BEGIN Data to use

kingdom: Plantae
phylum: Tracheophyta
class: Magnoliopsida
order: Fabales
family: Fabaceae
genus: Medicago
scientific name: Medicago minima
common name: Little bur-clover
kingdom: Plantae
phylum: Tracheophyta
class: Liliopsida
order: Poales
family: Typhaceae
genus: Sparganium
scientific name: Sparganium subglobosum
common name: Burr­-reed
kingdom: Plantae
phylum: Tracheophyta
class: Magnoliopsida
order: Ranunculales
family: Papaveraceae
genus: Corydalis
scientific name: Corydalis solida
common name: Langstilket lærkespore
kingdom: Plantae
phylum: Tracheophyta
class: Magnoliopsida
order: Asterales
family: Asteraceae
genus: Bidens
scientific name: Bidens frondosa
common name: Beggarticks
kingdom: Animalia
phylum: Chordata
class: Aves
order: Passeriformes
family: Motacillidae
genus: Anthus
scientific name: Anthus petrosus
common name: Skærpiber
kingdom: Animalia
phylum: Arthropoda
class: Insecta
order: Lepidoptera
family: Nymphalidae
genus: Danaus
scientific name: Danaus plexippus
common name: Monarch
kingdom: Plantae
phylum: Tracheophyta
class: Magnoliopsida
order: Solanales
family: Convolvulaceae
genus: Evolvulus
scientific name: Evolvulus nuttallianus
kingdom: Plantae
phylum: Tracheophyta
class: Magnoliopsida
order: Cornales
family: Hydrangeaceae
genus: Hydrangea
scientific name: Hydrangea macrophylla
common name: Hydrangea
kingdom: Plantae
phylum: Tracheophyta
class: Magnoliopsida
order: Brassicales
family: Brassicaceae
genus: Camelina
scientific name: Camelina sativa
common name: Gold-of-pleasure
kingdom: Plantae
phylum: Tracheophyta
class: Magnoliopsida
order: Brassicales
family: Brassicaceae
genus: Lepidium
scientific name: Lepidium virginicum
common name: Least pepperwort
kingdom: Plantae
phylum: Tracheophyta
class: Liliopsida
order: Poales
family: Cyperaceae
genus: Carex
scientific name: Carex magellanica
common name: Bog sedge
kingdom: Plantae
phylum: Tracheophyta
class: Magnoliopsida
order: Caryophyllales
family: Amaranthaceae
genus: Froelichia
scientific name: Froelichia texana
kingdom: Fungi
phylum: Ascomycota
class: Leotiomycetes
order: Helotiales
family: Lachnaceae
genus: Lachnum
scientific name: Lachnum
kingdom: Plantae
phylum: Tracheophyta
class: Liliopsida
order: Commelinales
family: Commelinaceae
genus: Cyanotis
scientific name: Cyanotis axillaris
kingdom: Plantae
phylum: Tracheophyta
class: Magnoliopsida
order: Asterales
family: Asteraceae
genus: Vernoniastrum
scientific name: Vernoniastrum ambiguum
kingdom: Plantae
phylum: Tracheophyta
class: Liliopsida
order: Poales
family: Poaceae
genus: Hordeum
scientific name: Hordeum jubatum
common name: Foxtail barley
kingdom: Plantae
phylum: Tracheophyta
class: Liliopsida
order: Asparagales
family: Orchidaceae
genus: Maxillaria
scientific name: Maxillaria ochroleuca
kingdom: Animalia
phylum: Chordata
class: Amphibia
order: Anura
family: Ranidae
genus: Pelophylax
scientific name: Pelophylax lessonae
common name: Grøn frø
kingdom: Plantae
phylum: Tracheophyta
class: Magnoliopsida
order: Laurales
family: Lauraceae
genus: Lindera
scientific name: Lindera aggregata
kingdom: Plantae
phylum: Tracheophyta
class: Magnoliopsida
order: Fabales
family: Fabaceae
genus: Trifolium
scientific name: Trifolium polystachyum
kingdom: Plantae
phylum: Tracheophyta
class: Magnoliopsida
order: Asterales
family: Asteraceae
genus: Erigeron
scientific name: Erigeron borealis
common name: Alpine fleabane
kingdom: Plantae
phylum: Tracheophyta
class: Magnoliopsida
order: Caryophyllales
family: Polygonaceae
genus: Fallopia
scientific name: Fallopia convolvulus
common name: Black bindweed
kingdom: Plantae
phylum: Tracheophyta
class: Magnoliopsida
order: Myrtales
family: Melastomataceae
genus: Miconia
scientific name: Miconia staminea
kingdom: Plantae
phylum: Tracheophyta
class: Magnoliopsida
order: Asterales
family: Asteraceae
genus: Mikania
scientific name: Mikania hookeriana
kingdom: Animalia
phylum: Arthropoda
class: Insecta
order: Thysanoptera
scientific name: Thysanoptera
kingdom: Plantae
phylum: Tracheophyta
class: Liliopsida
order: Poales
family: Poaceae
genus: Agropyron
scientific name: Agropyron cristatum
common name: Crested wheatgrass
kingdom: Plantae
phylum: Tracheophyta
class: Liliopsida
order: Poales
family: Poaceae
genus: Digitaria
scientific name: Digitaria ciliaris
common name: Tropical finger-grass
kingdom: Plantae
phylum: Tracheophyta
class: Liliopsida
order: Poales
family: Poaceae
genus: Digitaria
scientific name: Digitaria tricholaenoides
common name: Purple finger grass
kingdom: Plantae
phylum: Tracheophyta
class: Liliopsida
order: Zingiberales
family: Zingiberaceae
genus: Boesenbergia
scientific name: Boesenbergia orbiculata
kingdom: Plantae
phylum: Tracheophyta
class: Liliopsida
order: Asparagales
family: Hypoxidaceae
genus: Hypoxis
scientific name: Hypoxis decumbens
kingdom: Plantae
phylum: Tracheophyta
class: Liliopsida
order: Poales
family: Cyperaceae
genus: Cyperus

END Data to use

◆ **Aim of the exercise**: Please retype every line of the dataset excerpt above without changing anything.

◆ **The completed task**:
kingdom: Plantae
phylum: Tracheophyta
class: Magnoliopsida
order: Fabales
family: Fabaceae
genus: Medicago
scientific name: Medicago minima
common name: Little bur-clover
kingdom: Plantae
phylum: Tracheophyta
class: Liliopsida
order: Poales
family: Typhaceae
genus: Sparganium
scientific name: Sparganium subglobosum
common name: Burr­-reed
kingdom: Plantae
phylum: Tracheophyta
class: Magnoliopsida
order: Ranunculales
family: Papaveraceae
genus: Corydalis
scientific name: Corydalis solida
common name: Langstilket lærkespore
kingdom: Plantae
phylum: Tracheophyta
class: Magnoliopsida
order: Asterales
family: Asteraceae
genus: Bidens
scientific name: Bidens frondosa
common name: Beggarticks
kingdom: Animalia
phylum: Chordata
class: Aves
order: Passeriformes
family: Motacillidae
genus: Anthus
scientific name: Anthus petrosus
common name: Skærpiber
kingdom: Animalia
phylum: Arthropoda
class: Insecta
order: Lepidoptera
family: Nymphalidae
genus: Danaus
scientific name: Danaus plexippus
common name: Monarch
kingdom: Plantae
phylum: Tracheophyta
class: Magnoliopsida
order: Solanales
family: Convolvulaceae
genus: Evolvulus
scientific name: Evolvulus nuttallianus
kingdom: Plantae
phylum: Tracheophyta
class: Magnoliopsida
order: Cornales
family: Hydrangeaceae
genus: Hydrangea
scientific name: Hydrangea macrophylla
common name: Hydrangea
kingdom: Plantae
phylum: Tracheophyta
class: Magnoliopsida
order: Brassicales
family: Brassicaceae
genus: Camelina
scientific name: Camelina sativa
common name: Gold-of-pleasure
kingdom: Plantae
phylum: Tracheophyta
class: Magnoliopsida
order: Brassicales
family: Brassicaceae
genus: Lepidium
scientific name: Lepidium virginicum
common name: Least pepperwort
kingdom: Plantae
phylum: Tracheophyta
class: Liliopsida
order: Poales
family: Cyperaceae
genus: Carex
scientific name: Carex magellanica
common name: Bog sedge
kingdom: Plantae
phylum: Tracheophyta
class: Magnoliopsida
order: Caryophyllales
family: Amaranthaceae
genus: Froelichia
scientific name: Froelichia texana
kingdom: Fungi
phylum: Ascomycota
class: Leotiomycetes
order: Helotiales
family: Lachnaceae
genus: Lachnum
scientific name: Lachnum
kingdom: Plantae
phylum: Tracheophyta
class: Liliopsida
order: Commelinales
family: Commelinaceae
genus: Cyanotis
scientific name: Cyanotis axillaris
kingdom: Plantae
phylum: Tracheophyta
class: Magnoliopsida
order: Asterales
family: Asteraceae
genus: Vernoniastrum
scientific name: Vernoniastrum ambiguum
kingdom: Plantae
phylum: Tracheophyta
class: Liliopsida
order: Poales
family: Poaceae
genus: Hordeum
scientific name: Hordeum jubatum
common name: Foxtail barley
kingdom: Plantae
phylum: Tracheophyta
class: Liliopsida
order: Asparagales
family: Orchidaceae
genus: Maxillaria
scientific name: Maxillaria ochroleuca
kingdom: Animalia
phylum: Chordata
class: Amphibia
order: Anura
family: Ranidae
genus: Pelophylax
scientific name: Pelophylax lessonae
common name: Grøn frø
kingdom: Plantae
phylum: Tracheophyta
class: Magnoliopsida
order: Laurales
family: Lauraceae
genus: Lindera
scientific name: Lindera aggregata
kingdom: Plantae
phylum: Tracheophyta
class: Magnoliopsida
order: Fabales
family: Fabaceae
genus: Trifolium
scientific name: Trifolium polystachyum
kingdom: Plantae
phylum: Tracheophyta
class: Magnoliopsida
order: Asterales
family: Asteraceae
genus: Erigeron
scientific name: Erigeron borealis
common name: Alpine fleabane
kingdom: Plantae
phylum: Tracheophyta
class: Magnoliopsida
order: Caryophyllales
family: Polygonaceae
genus: Fallopia
scientific name: Fallopia convolvulus
common name: Black bindweed
kingdom: Plantae
phylum: Tracheophyta
class: Magnoliopsida
order: Myrtales
family: Melastomataceae
genus: Miconia
scientific name: Miconia staminea
kingdom: Plantae
phylum: Tracheophyta
class: Magnoliopsida
order: Asterales
family: Asteraceae
genus: Mikania
scientific name: Mikania hookeriana
kingdom: Animalia
phylum: Arthropoda
class: Insecta
order: Thysanoptera
scientific name: Thysanoptera
kingdom: Plantae
phylum: Tracheophyta
class: Liliopsida
order: Poales
family: Poaceae
genus: Agropyron
scientific name: Agropyron cristatum
common name: Crested wheatgrass
kingdom: Plantae
phylum: Tracheophyta
class: Liliopsida
order: Poales
family: Poaceae
genus: Digitaria
scientific name: Digitaria ciliaris
common name: Tropical finger-grass
kingdom: Plantae
phylum: Tracheophyta
class: Liliopsida
order: Poales
family: Poaceae
genus: Digitaria
scientific name: Digitaria tricholaenoides
common name: Purple finger grass
kingdom: Plantae
phylum: Tracheophyta
class: Liliopsida
order: Zingiberales
family: Zingiberaceae
genus: Boesenbergia
scientific name: Boesenbergia orbiculata
kingdom: Plantae
phylum: Tracheophyta
class: Liliopsida
order: Asparagales
family: Hypoxidaceae
genus: Hypoxis
scientific name: Hypoxis decumbens
kingdom: Plantae
phylum: Tracheophyta
class: Liliopsida
order: Poales
family: Cyperaceae
genus: Cyperus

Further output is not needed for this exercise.